Simulating the Effects of the Native Oxide Layer During Kinetic Spraying of Tantalum Particles Using a Deep Learning Interatomic Potential

The role of the native oxide layer present on metallic powders on the deformation and film formation mechanisms is not fully understood for powders deposited via kinetic spray processes such as cold spray or micro-cold spray (also referred to as the aerosol deposition method or vacuum kinetic spray). This study compares the deformation behavior of tantalum particles with and without an oxide layer using single-particle impact simulations performed via molecular dynamics (MD) simulations performed with a deep learning interatomic potential representation of the Ta/Ta₂O₅ system.

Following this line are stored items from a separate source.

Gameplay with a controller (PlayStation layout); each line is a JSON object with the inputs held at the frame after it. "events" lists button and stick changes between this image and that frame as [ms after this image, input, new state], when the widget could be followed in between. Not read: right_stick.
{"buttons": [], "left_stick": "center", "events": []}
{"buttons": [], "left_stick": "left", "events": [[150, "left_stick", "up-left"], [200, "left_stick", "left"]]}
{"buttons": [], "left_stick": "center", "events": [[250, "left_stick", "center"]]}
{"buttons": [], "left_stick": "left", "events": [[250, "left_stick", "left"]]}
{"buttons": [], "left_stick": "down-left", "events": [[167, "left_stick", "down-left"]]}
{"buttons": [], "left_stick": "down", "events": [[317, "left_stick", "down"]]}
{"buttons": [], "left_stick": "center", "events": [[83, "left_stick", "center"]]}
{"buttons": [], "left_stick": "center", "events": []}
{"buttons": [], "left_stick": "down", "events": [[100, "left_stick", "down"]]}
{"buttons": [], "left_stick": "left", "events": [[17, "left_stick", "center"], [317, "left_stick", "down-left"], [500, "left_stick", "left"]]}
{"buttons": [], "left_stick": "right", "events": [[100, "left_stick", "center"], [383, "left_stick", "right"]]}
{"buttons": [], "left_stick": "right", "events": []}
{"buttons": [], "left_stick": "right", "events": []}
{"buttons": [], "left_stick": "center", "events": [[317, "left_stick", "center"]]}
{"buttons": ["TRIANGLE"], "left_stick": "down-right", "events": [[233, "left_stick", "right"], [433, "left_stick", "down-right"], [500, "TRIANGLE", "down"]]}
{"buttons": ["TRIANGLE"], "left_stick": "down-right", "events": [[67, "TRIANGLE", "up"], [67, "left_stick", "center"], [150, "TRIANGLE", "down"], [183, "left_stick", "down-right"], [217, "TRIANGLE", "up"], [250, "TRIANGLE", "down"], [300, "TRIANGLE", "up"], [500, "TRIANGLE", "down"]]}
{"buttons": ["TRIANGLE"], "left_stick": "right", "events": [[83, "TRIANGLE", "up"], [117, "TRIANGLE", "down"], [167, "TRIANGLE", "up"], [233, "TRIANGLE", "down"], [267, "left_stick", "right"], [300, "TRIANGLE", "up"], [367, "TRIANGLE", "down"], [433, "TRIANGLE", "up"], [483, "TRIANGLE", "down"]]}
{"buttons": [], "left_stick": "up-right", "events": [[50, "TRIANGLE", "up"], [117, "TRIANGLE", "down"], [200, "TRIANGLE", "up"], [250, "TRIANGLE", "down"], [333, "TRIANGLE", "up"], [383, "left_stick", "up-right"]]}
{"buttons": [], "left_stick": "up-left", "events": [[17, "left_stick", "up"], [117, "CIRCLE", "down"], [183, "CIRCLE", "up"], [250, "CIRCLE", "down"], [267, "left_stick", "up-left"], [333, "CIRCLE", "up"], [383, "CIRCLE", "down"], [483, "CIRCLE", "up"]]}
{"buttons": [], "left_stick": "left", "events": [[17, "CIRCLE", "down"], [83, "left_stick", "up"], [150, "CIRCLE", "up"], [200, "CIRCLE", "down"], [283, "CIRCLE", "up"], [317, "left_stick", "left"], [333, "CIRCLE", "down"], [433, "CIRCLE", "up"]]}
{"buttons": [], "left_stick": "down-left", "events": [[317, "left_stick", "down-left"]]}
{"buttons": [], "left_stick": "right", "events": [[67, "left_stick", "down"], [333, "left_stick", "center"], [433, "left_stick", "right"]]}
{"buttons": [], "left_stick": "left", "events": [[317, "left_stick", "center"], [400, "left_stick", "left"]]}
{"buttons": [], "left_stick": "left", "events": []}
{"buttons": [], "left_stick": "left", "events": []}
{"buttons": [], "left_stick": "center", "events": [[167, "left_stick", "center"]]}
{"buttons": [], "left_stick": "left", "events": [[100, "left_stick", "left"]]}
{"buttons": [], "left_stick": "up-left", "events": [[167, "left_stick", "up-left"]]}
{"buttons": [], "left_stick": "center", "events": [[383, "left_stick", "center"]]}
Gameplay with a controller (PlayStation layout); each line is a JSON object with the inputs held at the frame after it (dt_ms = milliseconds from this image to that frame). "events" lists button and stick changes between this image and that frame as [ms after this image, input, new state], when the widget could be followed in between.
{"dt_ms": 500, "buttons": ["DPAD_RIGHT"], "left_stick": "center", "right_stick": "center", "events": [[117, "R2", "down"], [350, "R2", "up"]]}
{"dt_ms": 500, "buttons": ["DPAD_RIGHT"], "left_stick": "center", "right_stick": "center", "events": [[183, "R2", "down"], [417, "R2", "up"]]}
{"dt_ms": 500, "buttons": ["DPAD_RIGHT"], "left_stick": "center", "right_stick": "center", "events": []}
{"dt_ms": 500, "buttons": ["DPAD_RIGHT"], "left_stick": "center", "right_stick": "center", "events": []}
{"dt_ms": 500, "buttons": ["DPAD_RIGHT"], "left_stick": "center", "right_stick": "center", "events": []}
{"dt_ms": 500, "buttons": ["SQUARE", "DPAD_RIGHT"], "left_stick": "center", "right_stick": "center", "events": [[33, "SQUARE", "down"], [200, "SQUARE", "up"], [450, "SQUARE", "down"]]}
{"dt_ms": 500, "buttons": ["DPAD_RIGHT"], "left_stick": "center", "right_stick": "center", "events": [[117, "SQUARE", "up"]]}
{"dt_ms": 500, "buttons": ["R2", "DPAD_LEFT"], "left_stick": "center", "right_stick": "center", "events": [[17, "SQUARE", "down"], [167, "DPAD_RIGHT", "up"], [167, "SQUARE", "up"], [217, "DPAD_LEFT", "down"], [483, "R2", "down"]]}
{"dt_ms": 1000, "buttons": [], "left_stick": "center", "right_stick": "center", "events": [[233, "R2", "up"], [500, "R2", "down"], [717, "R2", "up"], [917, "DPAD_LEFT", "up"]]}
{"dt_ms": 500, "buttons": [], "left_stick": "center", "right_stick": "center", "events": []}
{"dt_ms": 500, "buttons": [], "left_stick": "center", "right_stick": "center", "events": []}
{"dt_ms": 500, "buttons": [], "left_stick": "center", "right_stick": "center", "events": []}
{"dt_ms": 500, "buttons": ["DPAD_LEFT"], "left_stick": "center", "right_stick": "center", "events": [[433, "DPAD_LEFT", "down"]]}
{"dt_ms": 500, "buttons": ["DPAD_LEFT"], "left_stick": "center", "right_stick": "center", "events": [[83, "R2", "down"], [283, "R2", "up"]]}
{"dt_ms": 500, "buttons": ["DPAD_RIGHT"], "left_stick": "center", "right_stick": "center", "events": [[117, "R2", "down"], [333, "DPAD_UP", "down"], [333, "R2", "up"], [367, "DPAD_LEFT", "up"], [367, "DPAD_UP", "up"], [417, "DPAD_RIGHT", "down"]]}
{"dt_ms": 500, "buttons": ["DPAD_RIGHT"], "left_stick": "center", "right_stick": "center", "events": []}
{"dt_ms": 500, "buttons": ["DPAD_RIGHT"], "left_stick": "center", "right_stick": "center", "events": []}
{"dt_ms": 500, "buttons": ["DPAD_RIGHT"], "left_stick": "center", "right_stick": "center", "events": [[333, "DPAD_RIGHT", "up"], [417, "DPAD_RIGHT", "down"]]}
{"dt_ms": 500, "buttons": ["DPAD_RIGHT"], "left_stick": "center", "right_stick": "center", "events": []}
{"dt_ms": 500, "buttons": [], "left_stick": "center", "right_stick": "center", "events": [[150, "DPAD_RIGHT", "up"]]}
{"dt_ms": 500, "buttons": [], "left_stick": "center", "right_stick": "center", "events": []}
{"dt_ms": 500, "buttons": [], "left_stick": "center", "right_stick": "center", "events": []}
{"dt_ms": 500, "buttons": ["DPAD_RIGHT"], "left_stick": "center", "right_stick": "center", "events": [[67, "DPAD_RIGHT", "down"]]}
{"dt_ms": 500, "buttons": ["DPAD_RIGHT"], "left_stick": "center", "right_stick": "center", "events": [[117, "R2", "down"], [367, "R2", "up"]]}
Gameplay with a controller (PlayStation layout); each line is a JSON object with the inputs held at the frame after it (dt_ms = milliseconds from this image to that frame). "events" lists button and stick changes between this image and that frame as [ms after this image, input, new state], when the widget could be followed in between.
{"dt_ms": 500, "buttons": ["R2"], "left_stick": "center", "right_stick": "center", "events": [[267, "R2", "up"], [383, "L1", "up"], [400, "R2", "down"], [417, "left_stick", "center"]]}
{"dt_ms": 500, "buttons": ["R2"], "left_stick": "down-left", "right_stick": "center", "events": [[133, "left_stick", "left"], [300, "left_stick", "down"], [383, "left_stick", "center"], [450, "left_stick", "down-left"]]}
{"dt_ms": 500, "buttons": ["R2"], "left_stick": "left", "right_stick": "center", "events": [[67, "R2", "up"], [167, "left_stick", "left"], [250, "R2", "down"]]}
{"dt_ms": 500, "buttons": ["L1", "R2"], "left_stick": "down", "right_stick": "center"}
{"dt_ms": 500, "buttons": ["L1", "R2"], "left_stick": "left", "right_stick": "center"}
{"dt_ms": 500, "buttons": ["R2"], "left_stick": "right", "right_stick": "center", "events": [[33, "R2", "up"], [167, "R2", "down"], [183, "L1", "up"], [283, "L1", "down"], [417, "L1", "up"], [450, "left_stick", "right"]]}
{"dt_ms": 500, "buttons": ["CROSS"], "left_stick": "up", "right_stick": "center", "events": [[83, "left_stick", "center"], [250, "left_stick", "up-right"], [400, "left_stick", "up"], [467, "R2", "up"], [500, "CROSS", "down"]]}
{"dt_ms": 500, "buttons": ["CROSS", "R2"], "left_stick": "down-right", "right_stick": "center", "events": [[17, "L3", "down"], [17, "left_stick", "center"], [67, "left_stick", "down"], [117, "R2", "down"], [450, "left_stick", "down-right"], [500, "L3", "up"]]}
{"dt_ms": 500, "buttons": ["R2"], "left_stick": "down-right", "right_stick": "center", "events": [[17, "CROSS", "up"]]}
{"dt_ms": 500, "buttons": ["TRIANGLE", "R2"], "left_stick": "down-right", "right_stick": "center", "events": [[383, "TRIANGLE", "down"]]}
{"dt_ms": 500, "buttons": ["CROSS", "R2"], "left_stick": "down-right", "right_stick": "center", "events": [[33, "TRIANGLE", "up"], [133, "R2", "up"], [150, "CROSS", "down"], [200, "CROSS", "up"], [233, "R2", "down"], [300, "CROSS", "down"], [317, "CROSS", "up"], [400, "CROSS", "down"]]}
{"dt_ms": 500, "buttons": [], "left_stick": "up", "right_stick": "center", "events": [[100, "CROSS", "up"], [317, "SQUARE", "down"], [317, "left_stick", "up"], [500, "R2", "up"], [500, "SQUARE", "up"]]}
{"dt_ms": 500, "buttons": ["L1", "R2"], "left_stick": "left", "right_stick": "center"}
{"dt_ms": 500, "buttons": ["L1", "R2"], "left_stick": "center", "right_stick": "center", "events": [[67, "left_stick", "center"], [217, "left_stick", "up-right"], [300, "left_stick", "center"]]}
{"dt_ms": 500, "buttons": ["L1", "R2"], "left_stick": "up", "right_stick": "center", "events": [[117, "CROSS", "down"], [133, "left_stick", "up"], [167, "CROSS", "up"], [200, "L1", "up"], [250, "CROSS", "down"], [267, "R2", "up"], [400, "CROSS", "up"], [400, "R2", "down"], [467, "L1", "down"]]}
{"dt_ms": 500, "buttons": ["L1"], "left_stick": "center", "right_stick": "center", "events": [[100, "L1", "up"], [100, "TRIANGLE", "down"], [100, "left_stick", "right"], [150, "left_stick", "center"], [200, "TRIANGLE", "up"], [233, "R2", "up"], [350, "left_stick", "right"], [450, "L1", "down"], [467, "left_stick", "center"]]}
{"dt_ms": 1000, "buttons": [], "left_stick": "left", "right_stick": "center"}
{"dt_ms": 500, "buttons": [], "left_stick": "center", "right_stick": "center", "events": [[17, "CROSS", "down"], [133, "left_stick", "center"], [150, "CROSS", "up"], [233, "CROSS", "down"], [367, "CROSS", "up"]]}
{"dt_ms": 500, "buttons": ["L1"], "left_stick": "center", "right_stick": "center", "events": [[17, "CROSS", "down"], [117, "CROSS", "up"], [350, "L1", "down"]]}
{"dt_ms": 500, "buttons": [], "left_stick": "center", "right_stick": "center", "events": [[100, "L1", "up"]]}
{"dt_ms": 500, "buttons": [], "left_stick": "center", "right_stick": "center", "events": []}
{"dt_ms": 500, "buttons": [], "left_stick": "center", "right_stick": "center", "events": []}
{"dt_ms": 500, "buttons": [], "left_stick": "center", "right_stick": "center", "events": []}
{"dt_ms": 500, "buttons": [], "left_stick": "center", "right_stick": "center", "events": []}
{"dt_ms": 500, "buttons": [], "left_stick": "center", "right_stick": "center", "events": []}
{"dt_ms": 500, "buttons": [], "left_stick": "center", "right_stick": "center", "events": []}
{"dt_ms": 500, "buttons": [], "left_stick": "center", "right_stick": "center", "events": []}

The ability of the deep learning-based potential to accurately reproduce the impact behavior for this complex material system is verified and the computational costs are shown to be significantly lower than for ab initio molecular dynamics and complex reactive potentials previously used to simulate metal–oxide interfaces. The lower computational costs when using the deep learning approach allow for partially oxidized particles that are large enough to be comparable to what can be deposited experimentally (50 nm) to be studied using MD simulations across a wide range of impact velocities (250-750 m/s). These simulations reveal that the presence of the 3-nm-thick oxide layer reduces overall deformation by > 40% across all particle sizes and impact velocities. For 40 nm and 50 nm particles impacted at high velocity, however, the rupture of the native oxide layer allows comparable kinetic energy dissipation compared to particles without an oxide layer of equal diameter despite much more limited overall deformation.